IMPLICATIONS OF SAFETY EQUIPMENT FOR CULTURE
Many common safety practices depend upon safety equipment that operates solely within an area of relative unsafety. The wearable gas monitor plays an important function in protecting workers, but it only warns of a danger once the person wearing it is standing in a cloud of gas. There are several other technologies that allow operators to find an unsafe condition within a piece of equipment, but few of these operate until the user is within that unsafe condition. This holds true for low-tech but prevalent safety tools: namely, the common soap bubble. In sum, these technologies and their results could send a cultural message that some risk is acceptable and perhaps inevitable, contradicting the message of safety. Just as certain safety tools carry an apparent inevitability of personal risk, so do some routine safety tasks. A prime example from the upstream oil and gas sector is the practice of tank gauging. Employees must scale a ladder and walk out onto a catwalk in order to extend a dipstick into the liquid. The worker stands directly over a tank, where a potentially high concentration of gas emissions may lurk undetected. Downstream, the risk profile changes. Many of the hydrocarbon gases in refineries are more toxic than those present at upstream facilities. As a result, an employee who unknowingly enters an unsafe area could face more pronounced negative consequences, or negative effects in less time. A prominent method for detecting unsafe gas levels in this context are wearable gas monitors.

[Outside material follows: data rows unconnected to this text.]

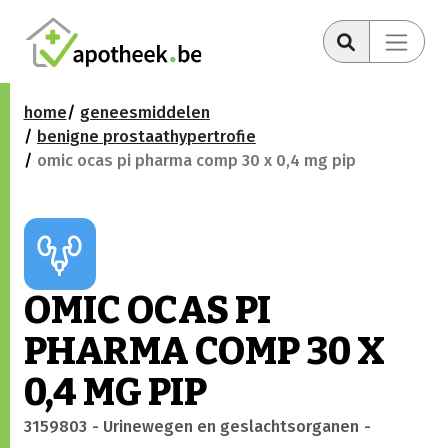
home
geneesmiddelen
benigne prostaathypertrofie
omic ocas pi pharma comp 30 x 0,4 mg pip
OMIC OCAS PI
PHARMA COMP 30 X
0,4 MG PIP
3159803
- Urinewegen en geslachtsorganen
-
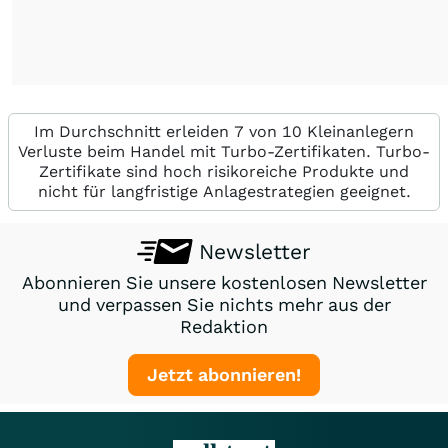
Im Durchschnitt erleiden 7 von 10 Kleinanlegern
Verluste beim Handel mit Turbo-Zertifikaten. Turbo-
Zertifikate sind hoch risikoreiche Produkte und
nicht für langfristige Anlagestrategien geeignet.
Newsletter
Abonnieren Sie unsere kostenlosen Newsletter
und verpassen Sie nichts mehr aus der
Redaktion
Jetzt abonnieren!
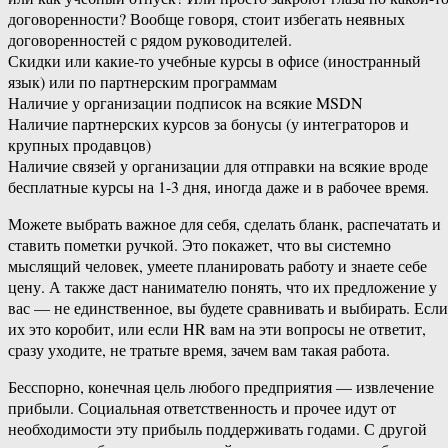
договоренности? Вообще говоря, стоит избегать неявных
договоренностей с рядом руководителей.
Скидки или какие-то учебные курсы в офисе (иностранный
язык) или по партнерским программам
Наличие у организации подписок на всякие MSDN
Наличие партнерских курсов за бонусы (у интеграторов и
крупных продавцов)
Наличие связей у организации для отправки на всякие вроде
бесплатные курсы на 1-3 дня, иногда даже и в рабочее время.
Можете выбрать важное для себя, сделать бланк, распечатать и
ставить пометки ручкой. Это покажет, что вы системно
мыслящий человек, умеете планировать работу и знаете себе
цену. А также даст нанимателю понять, что их предложение у
вас — не единственное, вы будете сравнивать и выбирать. Если
их это коробит, или если HR вам на эти вопросы не ответит,
сразу уходите, не тратьте время, зачем вам такая работа.
Бесспорно, конечная цель любого предприятия — извлечение
прибыли. Социальная ответственность и прочее идут от
необходимости эту прибыль поддерживать годами. С другой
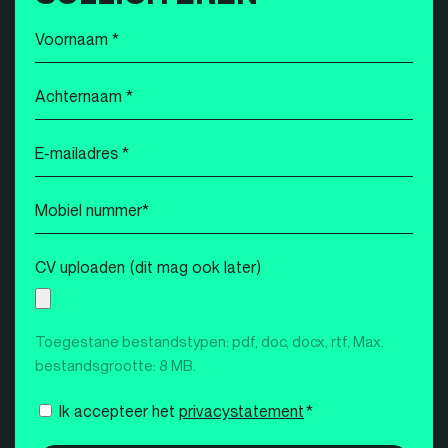
Voornaam
*
Achternaam
*
E-
mailadres
*
Mobiel
nummer
*
CV uploaden (dit mag ook later)
Toegestane bestandstypen: pdf, doc, docx, rtf, Max.
bestandsgrootte: 8 MB.
Instemming
Ik accepteer het
privacystatement
*
*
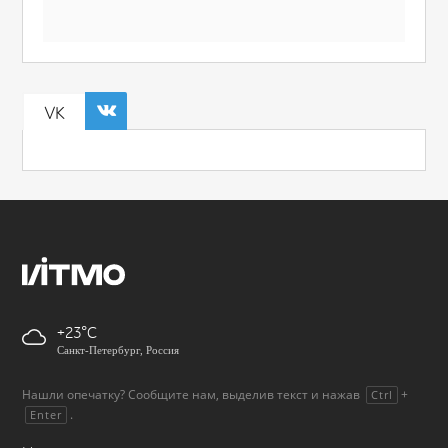
VK
+23
Санкт-Петербург, Россия
Нашли опечатку? Сообщите нам, выделив текст и нажав
+
Ctrl
.
Enter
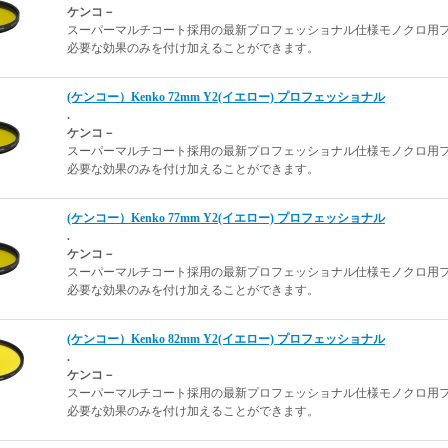
ケンコ－
スーパーマルチコート採用の最新プロフェッショナル仕様モノクロ用
必要な効果のみを付け加えることができます。
(ケンコー）Kenko 72mm Y2(イエロー) プロフェッショナル
.
ケンコ－
スーパーマルチコート採用の最新プロフェッショナル仕様モノクロ用
必要な効果のみを付け加えることができます。
(ケンコー）Kenko 77mm Y2(イエロー) プロフェッショナル
.
ケンコ－
スーパーマルチコート採用の最新プロフェッショナル仕様モノクロ用
必要な効果のみを付け加えることができます。
(ケンコー）Kenko 82mm Y2(イエロー) プロフェッショナル
.
ケンコ－
スーパーマルチコート採用の最新プロフェッショナル仕様モノクロ用
必要な効果のみを付け加えることができます。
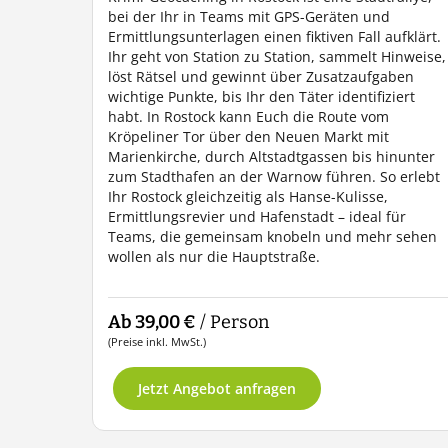
bei der Ihr in Teams mit GPS-Geräten und
Ermittlungsunterlagen einen fiktiven Fall aufklärt.
Ihr geht von Station zu Station, sammelt Hinweise,
löst Rätsel und gewinnt über Zusatzaufgaben
wichtige Punkte, bis Ihr den Täter identifiziert
habt. In Rostock kann Euch die Route vom
Kröpeliner Tor über den Neuen Markt mit
Marienkirche, durch Altstadtgassen bis hinunter
zum Stadthafen an der Warnow führen. So erlebt
Ihr Rostock gleichzeitig als Hanse-Kulisse,
Ermittlungsrevier und Hafenstadt – ideal für
Teams, die gemeinsam knobeln und mehr sehen
wollen als nur die Hauptstraße.
Ab 39,00 €
/ Person
(Preise inkl. MwSt.)
Jetzt Angebot anfragen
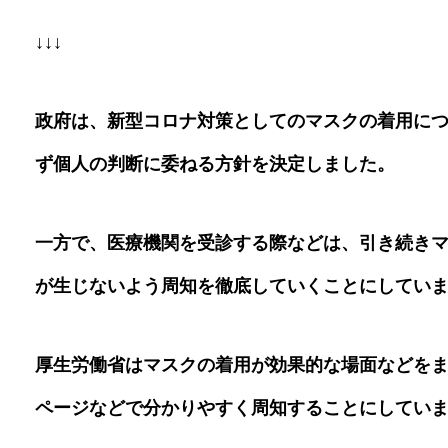
↓↓↓
政府は、新型コロナ対策としてのマスクの着用に
ず個人の判断に委ねる方針を決定しました。
一方で、医療機関を受診する際などは、引き続き
が生じないよう周知を徹底していくことにしてい
厚生労働省はマスクの着用が効果的な場面などを
ページなどで分かりやすく周知することにしてい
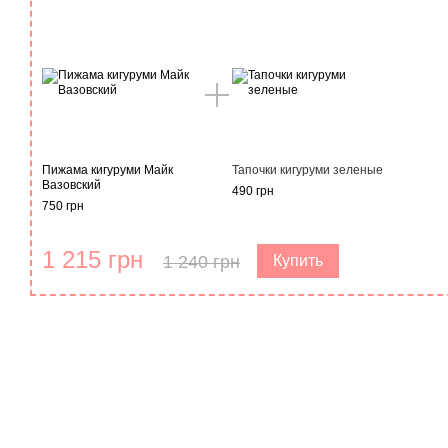
Пижама кигуруми Майк
Тапочки кигуруми зеленые
Вазовский
490 грн
750 грн
1 215 грн
1 240 грн
Купить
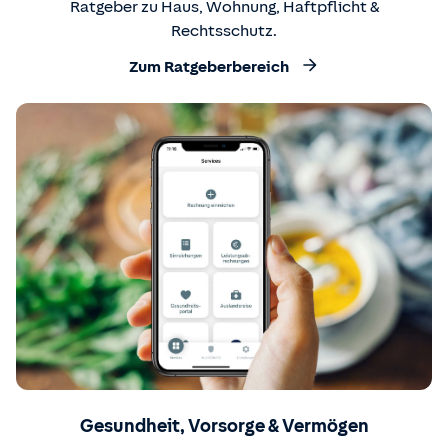
Ratgeber zu Haus, Wohnung, Haftpflicht &
Rechtsschutz.
Zum Ratgeberbereich
Gesundheit, Vorsorge & Vermögen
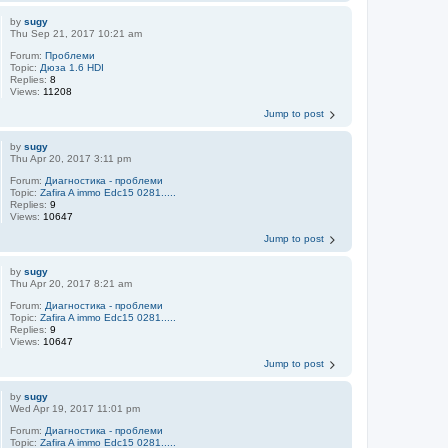
by
sugy
Thu Sep 21, 2017 10:21 am
Forum:
Проблеми
Topic:
Дюза 1.6 HDI
Replies:
8
Views:
11208
Jump to post
by
sugy
Thu Apr 20, 2017 3:11 pm
Forum:
Диагностика - проблеми
Topic:
Zafira A immo Edc15 0281.....
Replies:
9
Views:
10647
Jump to post
by
sugy
Thu Apr 20, 2017 8:21 am
Forum:
Диагностика - проблеми
Topic:
Zafira A immo Edc15 0281.....
Replies:
9
Views:
10647
Jump to post
by
sugy
Wed Apr 19, 2017 11:01 pm
Forum:
Диагностика - проблеми
Topic:
Zafira A immo Edc15 0281.....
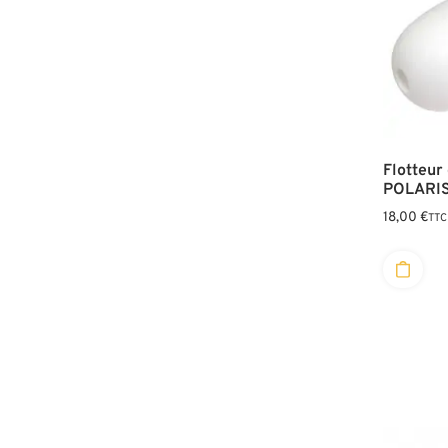
Flotteur
POLARIS
18,00
€
TTC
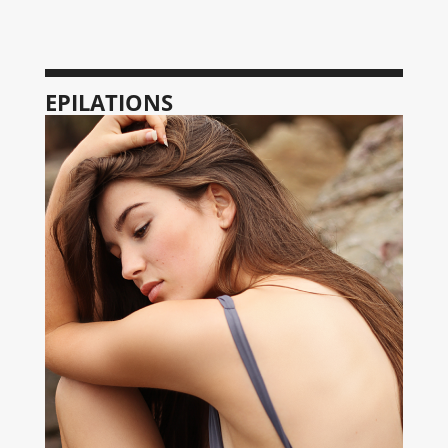
EPILATIONS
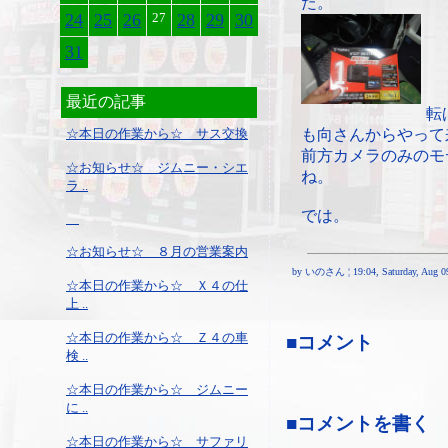
た。
24
25
26
27
28
29
30
31
最近の記事
転
☆本日の作業から☆ サス交換
も向さんからやって
前方カメラのみのモ
☆お知らせ☆ ジムニー・シエ
ね。
ラ ..
では。
☆お知らせ☆ ８月の営業案内
by いのさん ¦ 19:04, Saturday, Aug 09
☆本日の作業から☆ Ｘ４の仕
上 ..
☆本日の作業から☆ Ｚ４の車
■コメント
検 ..
☆本日の作業から☆ ジムニー
に ..
■コメントを書く
☆本日の作業から☆ サファリ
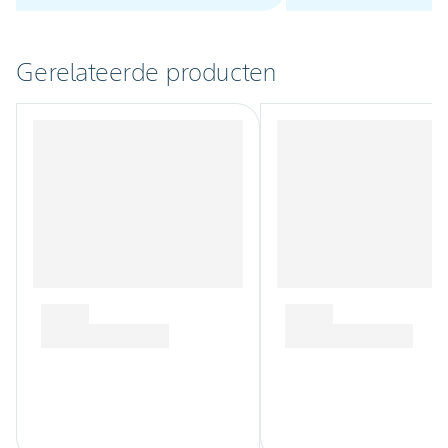
bodemgebonden z
tegelijk de
Gerelateerde producten
wortelontwikkelin
nutriëntenopname
opbrengst verbete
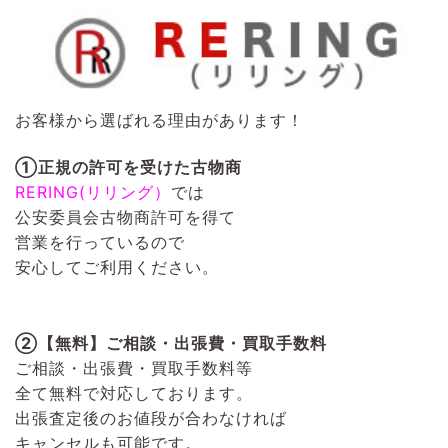
お客様から選ばれる理由があります！
①正規の許可を受けた古物商
RERING(リリング）
では
公安委員会古物商許可を得て
営業を行っているので
安心してご利用ください。
②【無料】ご相談・出張費・買取手数料
ご相談・出張費・買取手数料等
全て無料で対応しております。
出張査定後のお値段が合わなければ
キャンセルも可能です。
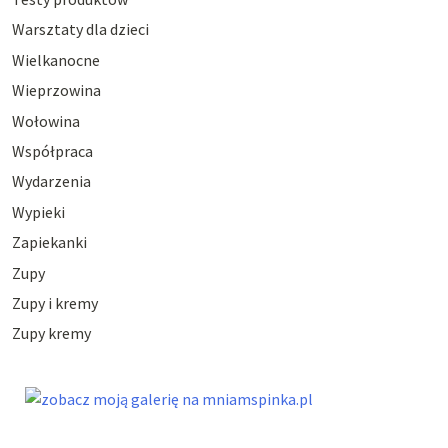
Warsztaty dla dzieci
Wielkanocne
Wieprzowina
Wołowina
Współpraca
Wydarzenia
Wypieki
Zapiekanki
Zupy
Zupy i kremy
Zupy kremy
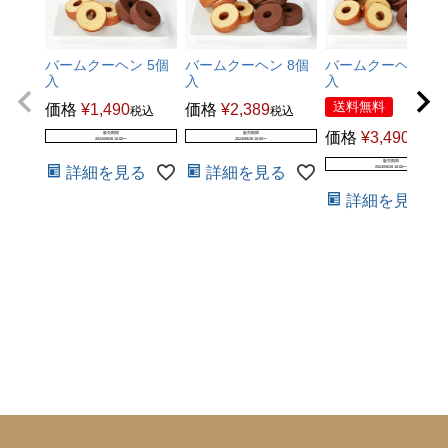
●マーブルチョコ
【小麦粉（国内製造）、準チョコレート、マーガリン、
バームクーヘン 5個
バームクーヘン 8個
バームクーヘン 12
入
入
入
砂糖、液全卵、ショートニング、ココアパウダー、加糖
送料無料
価格
¥
1,490
価格
¥
2,389
練乳、食塩、バター／膨脹剤、乳化剤（大豆由来）、香
税込
税込
料、酸味料、着色料（カロテノイド）】
価格
¥
3,490
販売期間
販売期間
税込
2024/09/28 10:00
〜
2024/09/28 10:00
〜
販売期間
詳細を見る
詳細を見る
2024/09/28 10:00
〜
●ホワイトチョコ
詳細を見る
【小麦粉（国内製造）、マーガリン、砂糖、準チョコレ
ート、液全卵、アーモンド、蛋白加工品（大豆を含
む）、アーモンドパウダー（アーモンド、コーンスター
チ）、ショートニング、脱脂粉乳、加糖練乳、食塩、バ
ター／膨脹剤、乳化剤、pH調整剤、香料、着色料（カロ
テノイド）】
●チーズ
【小麦粉（国内製造）、マーガリン、砂糖、油脂加工品
（植物油脂、チーズパウダー、乳糖、食塩）、準チョコ
レート、液全卵、アーモンド、蛋白加工品（大豆を含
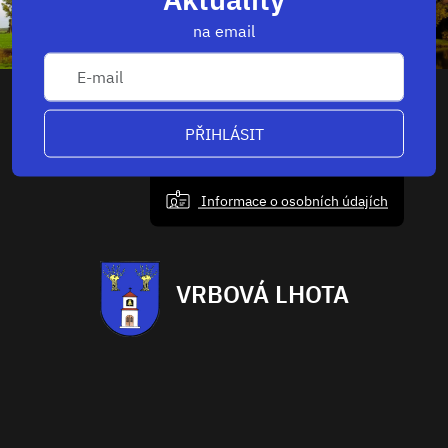
na email
PŘIHLÁSIT
Informace o osobních údajích
VRBOVÁ LHOTA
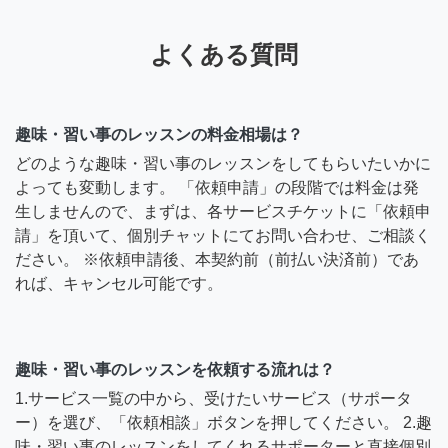
よくある質問
趣味・習い事のレッスンの料金相場は？
どのような趣味・習い事のレッスンをしてもらいたいかに
よっても変動します。 「依頼申請」の段階では料金は発
生しませんので、まずは、各サービスチケットに「依頼申
請」を頂いて、個別チャットにてお問い合わせ、ご相談く
ださい。 ※依頼申請後、本契約前（前払い決済前）であ
れば、キャンセル可能です。
趣味・習い事のレッスンを依頼する流れは？
1.サービス一覧の中から、受けたいサービス（サポータ
ー）を選び、「依頼相談」ボタンを押してください。 2.趣
味・習い事のレッスンをしてくれるサポーターと直接個別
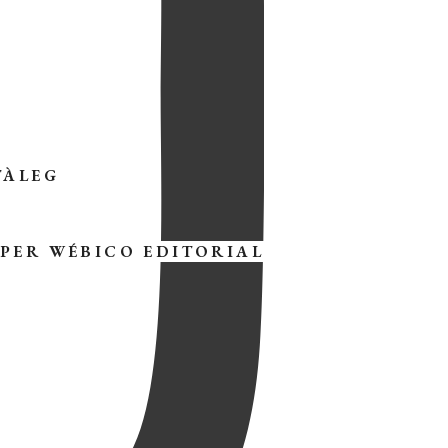
TÀLEG
 PER
WÉBICO EDITORIAL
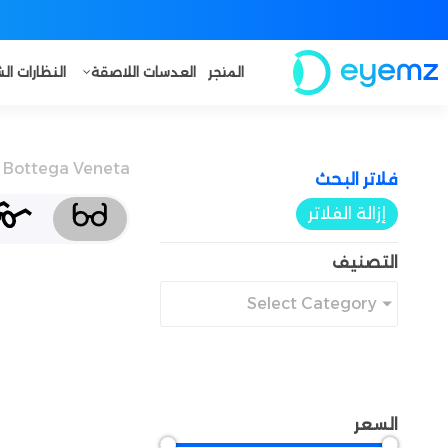
المتجر
العدسات اللاصقة
النظارات ا
Bottega Veneta
فلاتر البحث​
إزالة الفلاتر
التصنيف
Select Category
السعر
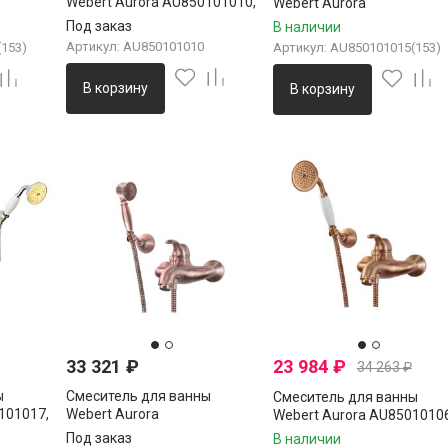
Webert Aurora AU850101010,
Webert Aurora
золото
олото
AU850101015(153), хром
Под заказ
В наличии
Артикул: AU850101010
153)
Артикул: AU850101015(153)
В корзину
В корзину
33 321
₽
23 984
₽
34 263
₽
ы
Смеситель для ванны
Смеситель для ванны
101017,
Webert Aurora
Webert Aurora AU85010106
AU850101060(153), медь
медь
Под заказ
В наличии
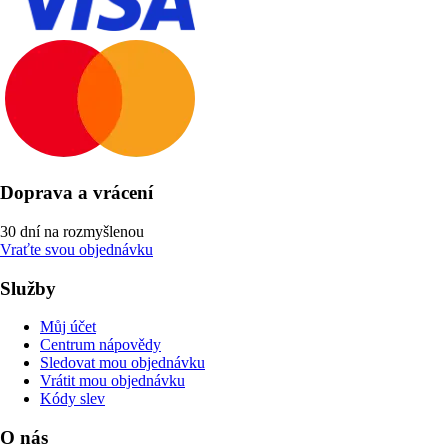
Doprava a vrácení
30 dní na rozmyšlenou
Vraťte svou objednávku
Služby
Můj účet
Centrum nápovědy
Sledovat mou objednávku
Vrátit mou objednávku
Kódy slev
O nás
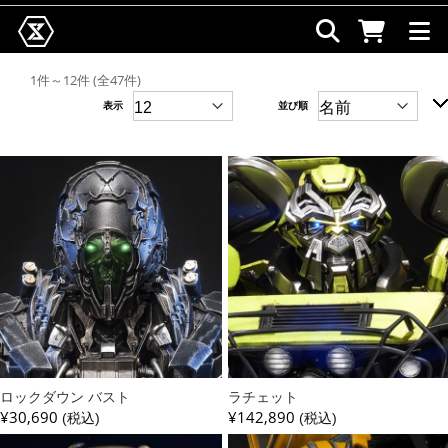
1件～12件 (全47件)
表示
並び順
ロックダウン バスト
ラチェット
¥30,690
¥142,890
(税込)
(税込)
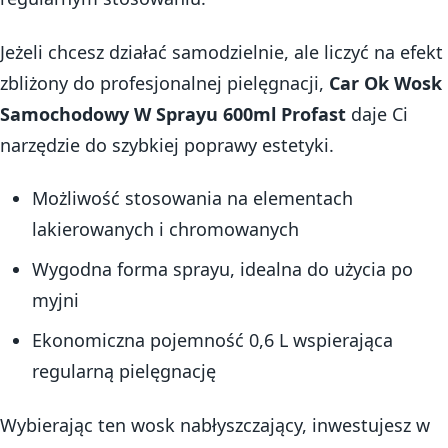
Jeżeli chcesz działać samodzielnie, ale liczyć na efekt
zbliżony do profesjonalnej pielęgnacji,
Car Ok Wosk
Samochodowy W Sprayu 600ml Profast
daje Ci
narzędzie do szybkiej poprawy estetyki.
Możliwość stosowania na elementach
lakierowanych i chromowanych
Wygodna forma sprayu, idealna do użycia po
myjni
Ekonomiczna pojemność 0,6 L wspierająca
regularną pielęgnację
Wybierając ten wosk nabłyszczający, inwestujesz w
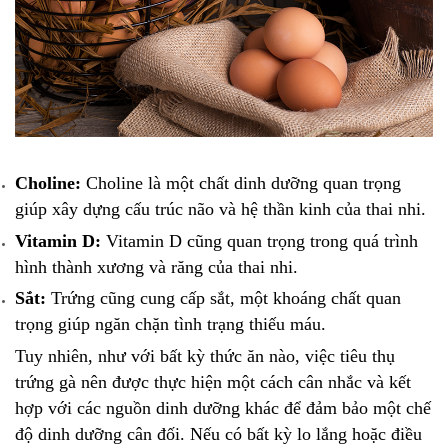
Choline:
Choline là một chất dinh dưỡng quan trọng
giúp xây dựng cấu trúc não và hệ thần kinh của thai nhi.
Vitamin D:
Vitamin D cũng quan trọng trong quá trình
hình thành xương và răng của thai nhi.
Sắt:
Trứng cũng cung cấp sắt, một khoáng chất quan
trọng giúp ngăn chặn tình trạng thiếu máu.
Tuy nhiên, như với bất kỳ thức ăn nào, việc tiêu thụ
trứng gà nên được thực hiện một cách cân nhắc và kết
hợp với các nguồn dinh dưỡng khác để đảm bảo một chế
độ dinh dưỡng cân đối. Nếu có bất kỳ lo lắng hoặc điều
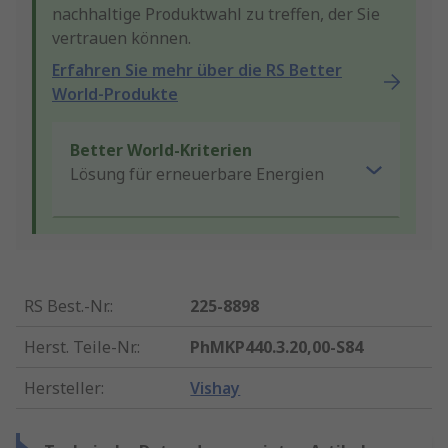
nachhaltige Produktwahl zu treffen, der Sie
vertrauen können.
Erfahren Sie mehr über die RS Better
World-Produkte
Better World-Kriterien
Lösung für erneuerbare Energien
RS Best.-Nr.
:
225-8898
Herst. Teile-Nr.
:
PhMKP440.3.20,00-S84
Hersteller
:
Vishay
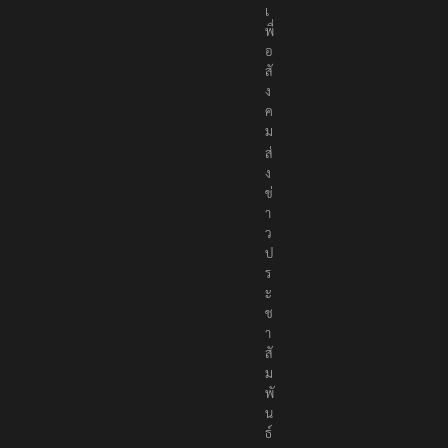
เ
พื่
อ
สั
ง
ค
ม
ส่
ง
ข่
า
ว
ป
ร
ะ
ช
า
สั
ม
พั
น
ธ์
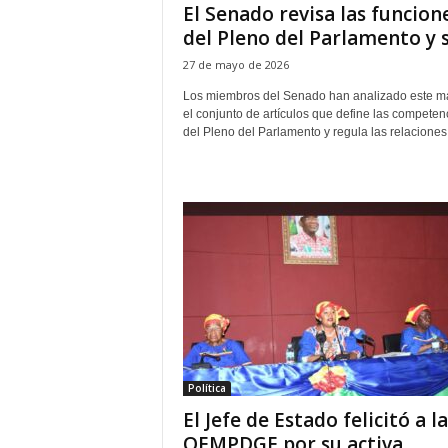
El Senado revisa las funcion
del Pleno del Parlamento y su
27 de mayo de 2026
Los miembros del Senado han analizado este m
el conjunto de artículos que define las competen
del Pleno del Parlamento y regula las relaciones.
Política
‎El Jefe de Estado felicitó a la
OEMPDGE por su activa...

Even the most common safety monitoring equipment invites a level of uncertainty. A wearable gas detector begins to beep: Is the wearer at the edge of a gas cloud, or at its center? In which direction should the wearer go to get out of the hazardous area? More importantly for remedying unsafe conditions, where is the exact location of a leak? While these technologies may be good at detecting the presence of gas, they have their drawbacks. Using them could encourage, to some extent, a cultural feeling that close enough may be good enough.
THE INHERENT SAFETY OF DISTANCE
A primary safety benefit that doubles as a safety culture benefit is the visual range of OGI cameras. Unlike other tools, an OGI camera offers the ability to visualize unsafe conditions from a safe distance. Equipped with OGI, refinery employees can judge whether an area contains a toxic gas build-up, sparing them exposure to the gas that would be required to set off a wearable, beeping gas monitor. Likewise, workers tasked with gauging large tanks can assess the emission characteristics of the tank before placing themselves in any potential cloud. With OGI, employees in this situation can easily scan in the direction of the wind flow, giving them the opportunity to select a safer position on the catwalk or, if no gas is visible, give an all-around “all clear” for safer measurement. OGI gives employees actionable, precise information about the hazards that exist in their immediate surroundings, without endangering personnel.